Assigned task A - Condense the paragraph beginning "The first King of Alba" from the passage on Calefrisian politics into a bulleted list that keeps its main facts.
Assigned task B -
Answer these questions from the passage on Calefrisian politics:
(i) What total number of users north of the Forth is estimated for the language by 850 AD?
(ii) Rather than mutual toleration, what phrase is said to best sum up Calepolitics?
(iii) Around what year did the first King of Alba come to the throne?
Assigned task C - Carry on the passage on Calefrisian politics from the point where it stops.

Document passage -
━━━━━━

ScuotsTungCalePolitics

The Auldest Tung


CalePolitics


So from Picts, Norse and Danes and before final conclusions it is back to the Calefresians themselves. With it posited at least by me that by 850 AD their language was not only in place but had by then been in continuous use for four hundred years and with user numbers estimated by then to be perhaps 350 in the East Neuk, 6,500 in Angus with 1,000 of them in Dundee, 2,000 in and around Aberdeen and 9,500 in Banff and Buchan, so 18-19,000 all told north of the Forth, rising to 21-22,000 by 1000 AD, there remains perhaps only to try to analyse their politics.


They, indeed, the internal politics of Caledonia as a whole or of more accurately the Caledonia that would be shorn of Norse-controlled areas, Calepolitics, might best be summed up not so much as mutual toleration per se but mutual advantage . The evidence is that there seems to have been at no stage much in the way of tensions between, firstly, Calefrisia on the one hand and on the other Pictland to 850 AD, then, secondly, with Alba as between that date and 950 AD synthesis, at least at the regal level took place, and finally as post 950 AD the result progressively morphed into Scotland.


The first King of Alba is generally recognised to be Caustantin II, who came to the throne around 900 AD and unlike Causantin I died in his bed, having, as already mentioned, abdicated in old-age and retired to monastery life. The first king of Scotland could, depending on predilection, be any of a number of candidates post-1018 AD. And much of what happened for the century in between after the Norse had been contained and the Danes seen off, and, indeed, would for the century afterwards, took place along the southern border and the western seaboard, leaving its eastern equivalent to itself, which seems to have suited everyone. For Calefrisia there was cultural and thus linguistic independence. For everyone including Calefrisia there was economic gain, not least because, in addition to less hazardous coastal trade, north and south, the conduits across the North Sea, a long-term, Calefrisian specialism to this day, would seemingly remain open, indeed be augmented.

━━━━━━

Supplied information -
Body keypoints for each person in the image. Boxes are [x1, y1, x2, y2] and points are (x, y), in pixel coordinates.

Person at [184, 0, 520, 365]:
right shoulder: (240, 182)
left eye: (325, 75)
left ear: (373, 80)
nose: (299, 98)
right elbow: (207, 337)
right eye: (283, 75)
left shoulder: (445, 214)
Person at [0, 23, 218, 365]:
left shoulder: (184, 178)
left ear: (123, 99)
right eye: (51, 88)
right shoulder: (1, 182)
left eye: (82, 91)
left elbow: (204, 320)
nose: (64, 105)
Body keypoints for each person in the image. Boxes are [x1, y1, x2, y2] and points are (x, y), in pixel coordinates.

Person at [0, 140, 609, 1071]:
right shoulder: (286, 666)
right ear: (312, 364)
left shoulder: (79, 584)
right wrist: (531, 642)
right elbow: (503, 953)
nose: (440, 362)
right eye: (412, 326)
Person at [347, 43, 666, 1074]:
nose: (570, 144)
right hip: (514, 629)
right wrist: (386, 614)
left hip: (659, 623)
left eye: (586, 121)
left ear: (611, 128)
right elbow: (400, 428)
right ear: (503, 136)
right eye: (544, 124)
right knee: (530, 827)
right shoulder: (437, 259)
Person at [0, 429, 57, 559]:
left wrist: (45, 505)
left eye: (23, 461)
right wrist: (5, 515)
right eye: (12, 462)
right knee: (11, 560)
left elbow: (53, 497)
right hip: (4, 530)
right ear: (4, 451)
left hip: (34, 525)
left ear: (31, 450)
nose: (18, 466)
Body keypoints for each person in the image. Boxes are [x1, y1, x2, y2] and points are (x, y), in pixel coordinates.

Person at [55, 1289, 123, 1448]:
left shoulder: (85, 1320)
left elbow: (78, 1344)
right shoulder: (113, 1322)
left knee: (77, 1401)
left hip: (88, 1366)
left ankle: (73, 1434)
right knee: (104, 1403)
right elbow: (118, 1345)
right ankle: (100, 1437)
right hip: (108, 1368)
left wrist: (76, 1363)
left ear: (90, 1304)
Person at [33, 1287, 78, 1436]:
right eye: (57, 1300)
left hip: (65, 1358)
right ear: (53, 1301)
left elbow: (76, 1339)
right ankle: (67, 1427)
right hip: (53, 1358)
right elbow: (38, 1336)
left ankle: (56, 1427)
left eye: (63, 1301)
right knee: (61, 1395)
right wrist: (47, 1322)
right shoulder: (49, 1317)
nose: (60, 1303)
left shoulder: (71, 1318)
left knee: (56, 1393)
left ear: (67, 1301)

━━━━━━

Output A -
- Caustantin II is generally recognised as the first King of Alba. He took the throne around 900 AD. Unlike Causantin I, he died in his bed, after abdicating in old age and retiring to a monastery.
- Depending on preference, any of several candidates after 1018 AD could be the first king of Scotland.
- In the century between, after the Norse were contained and the Danes seen off, most events took place along the southern border and the western seaboard. The same was true of the century afterwards. The eastern side was left to itself, which seems to have suited everyone.
- Calefrisia gained cultural, and thus linguistic, independence.
- Everyone, including Calefrisia, gained economically. Coastal trade north and south was less hazardous, and the conduits across the North Sea, a long-term Calefrisian specialism, seemingly stayed open and even grew.

Output B -
(i) 18-19,000.
(ii) Mutual advantage.
(iii) Around 900 AD.

Output C -
Specifically, whilst the new country of Denmark would be temporarily seen off militarily by the Saxons, notionally in England but effectively for all Britain, and it was also excluded from Ireland by the Norse, it and to a degree that which lay beyond remained a market, for which Calefrisia was ideally placed, not least politically. Anglo-Saxon-Danish relations must have been raw for some time after, perhaps only restored by the Danish invasion of England in 1013 and then obviously by force not mutual advantage. 

Moreover, it seems axiomatic as New-Frisia emerged from its Old- antecedent, regardless of having moved geographically 200 miles northwards, and between 885 AD and 920 AD also freed itself from mixed Norse and Danish incursion then its market would have re-emerged and opened too, Old Frisian able and literally talking to New. Furthermore where Old Frisia had in part been there were the emergent Low Countries, the entry-point to yet another new country, France.


And this was as culturally the Pictish language too morphed, and I use that phrase deliberately. It is too often said that Gaelic, perhaps in as few as the four generations from 800 to 900 AD, inundated Pictish as effectively the North Sea had the western coasts of Frisia and Jutland. An examination of the differences between the vocabulary and grammatical structures of Scots and Irish Gaelic seems to belie that assertion. It seems far more likely that, whilst Gaelic dominated, the two largely merged with the lack of written Pictish perhaps more a result of conflict and swings in ascendency between the Celtic and Roman churches, even burning of manuscripts than lack of literacy. But again this is matter for another place and time. The bottom line is that no matter what the evidence of whether Gaelic swept or crept eastwards, even touching the North Sea in places, albeit comparatively few, it seems as evident that it did so in a way that might be seen as respecting even tip-toeing around the Calefrisian/CaleAnglic presence. Topographically it seems the case in a number of locations but perhaps no more so than Angus and specifically Glenisla on the road to Dun Nechtain. To the south-east of Kirkton is Clintlaw, to its north Craigielaw, to its east another Clintlaw but also Tullymurdoch, with Balduff Hill to the south and to the north-west the Highland Line and Glen Shee; in other words mutual touch and coexistence, past, present and future. Moreover, the Calfrisian presence might even have some Pictish areas from Gaelic overwriting. I make the observation that Pictish place names to this day more often than not seem to have survived close to suggested Calefrisian presence as if, as already suggested, the two enjoyed a degree of agreed interdependence.